Sometimes we write code that looks slightly odd or unpleasant, but it works around (or fixes) a bug, a bug which otherwise is perhaps beyond our control (e.g. some interaction issue with a closed source tool). We write the code as best we can to make it self documenting, perhaps adding a short comment to describe why the workaround exists. We write an automated test to protect against regressions. We refer to the bug # in the tests for easier forensics should things go awry. We are fashionable.
Yet we are still worried about someone coming along and shredding our unpleasant fix, forgetting about the regression tests, and reintroducing the bug.
Refer to a bug number in a source code comment?
How fasionable is that? I've googled but couldn't find much on the topic. I've seen it done quite a bit in the Mozilla codebase, and I'm inclined to think it has merit in some cases. I wonder what others think.
Anyway... this blog was inspired by a dojo meeting a few months ago. I let it sit unpublished for a while... until a time when I'm mentally exhausted and just don't care what blatherings I post...
Thanks for reading.
12 comments:
Im not a big fan. I think that CMS should help out there if more info is needed.
I don't think it hurts readability, but I don't think there's much value either in putting bug tracker references in the code. In most cases, it should be sufficient to have automated regression tests and a short in-code explanation of why something is being done in a specific way, to warn anyone thinking of rewriting.
I find that in some cases they're a very compact shorthand to issues that are hard to describe. But certainly they shouldn't be there for every checkin. Checkin logs, however, should have references back to bugs. And bugs ideally should have references back to the checkin that fixed them on closure or verification.
IMHO, that 6 bytes worth more than a ton of comments.
You can litter your code with long essays why certain parts are the way they are, but adding bug(zilla) references is much cleaner and helpful. (Because searching for a particular checkin sometimes isn't easy.)
I think it depends on the situation.
For normal, mundane bug fixes, mentioning a bug number is usually pointless. No sense in pointing out the obvious.
But if the code change is unusual, mentioning a bug number and brief comment can be a good way to indicate something very non-obvious is happening.
Turned around: code should be mostly empty of comments referring to bug numbers. But when you do see such a comment, it's a sign that there might be something tricky going on, and to tread carefully.

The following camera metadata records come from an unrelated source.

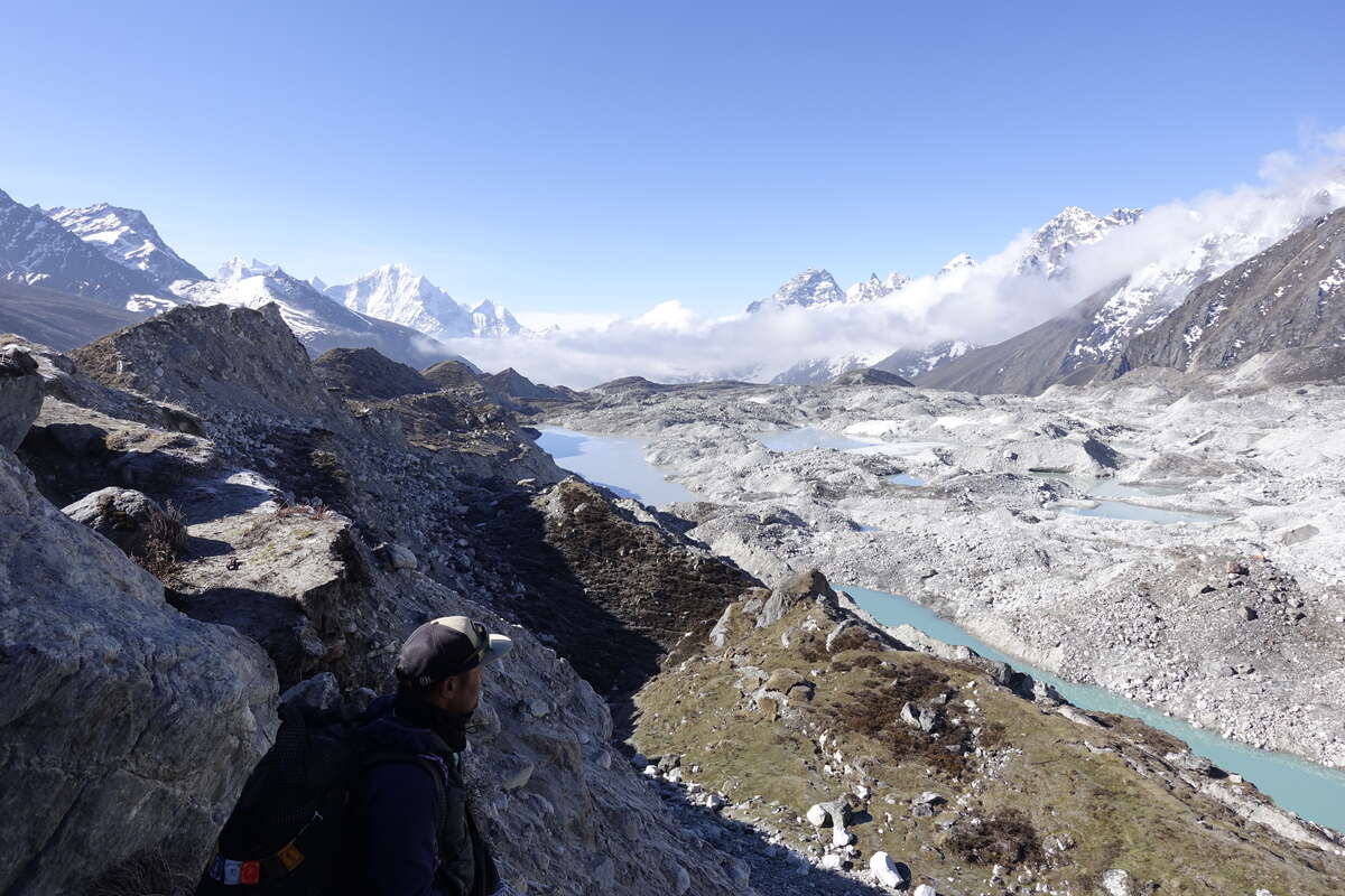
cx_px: 672
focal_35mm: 24
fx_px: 897
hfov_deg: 73.7
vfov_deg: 53.1
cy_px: 448
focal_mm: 8.8
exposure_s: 1/640
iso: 125
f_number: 4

Yes, absolutely. Referring to bugs in code is a brilliant way for people new to the code to find out about the gotchas -- we do this at my company and it's a lifesaver.
Putting in a paragraph explaining a workaround is good too, but those kinds of explanations tend to get stale as the code changes again, whereas a list of bug refs tells you "Here is a list of things to check you haven't broken". Unit tests are a nicer way of doing that, but not always possible (bugs only reproducible on customer systems etc).
No I don't think it's good.
You want to read and understand the code in it's current state. If you want the history you can use the VC tools to get all the detail you want (assuming it's a good un and used well). The exception is if the code has some special 'twist' or subtlety to avoid a problem which should not be undone (I'm thinking code level problems not architectural).
I've worked on projects that did this and also got the VC to stamp a log at the top of the file and eventually decided this was all just noise that got in the way of reading the code
No, I think it hurts readability, and worse, source should not depend upon anything external which might disappear in future.
Also, if there is something the developer needs to be careful about when changing that bit of code, everything they need to know should be commented in the code.
If the details in the bug are important for some reason, consider copying them into the commit message, and refer to the bug number in addition in the commit message if absolutely neccesary.
The only forseeable downside to putting bug numbers in your source code is that you need some kind of policy in place for your environment:
1.) Only use numbers from publicly-accessible trackers (no IDs from Company X's internal systems)
2.) Format them all the same way (so you can regex them out later when you abandon your own semi-internal Trac in favor of some big-project's bugzilla)
I find they're more useful for FIXME type comments, to have an actual bug on file for the thing that ought to be fixed, instead of just a nebulous statement that this ought to be fixed. :)
If you write a workaround in your program because of a bug in an external library, I think the reference of that bug must be in your source code because even when the bug is closed, your program can still be linked with a bogus version of the library.
If it is a bug in your own program, either the bug is not yet fixed so the reference is not in the source code, or the bug is fixed, and I prefer to have a good comment instead of a reference to a comment in a closed bug entry in bugzilla.
But if your program may communicate with previous version of your program that have the bug, I would put the bug reference in the code if you are writing a workaround to remain compatible.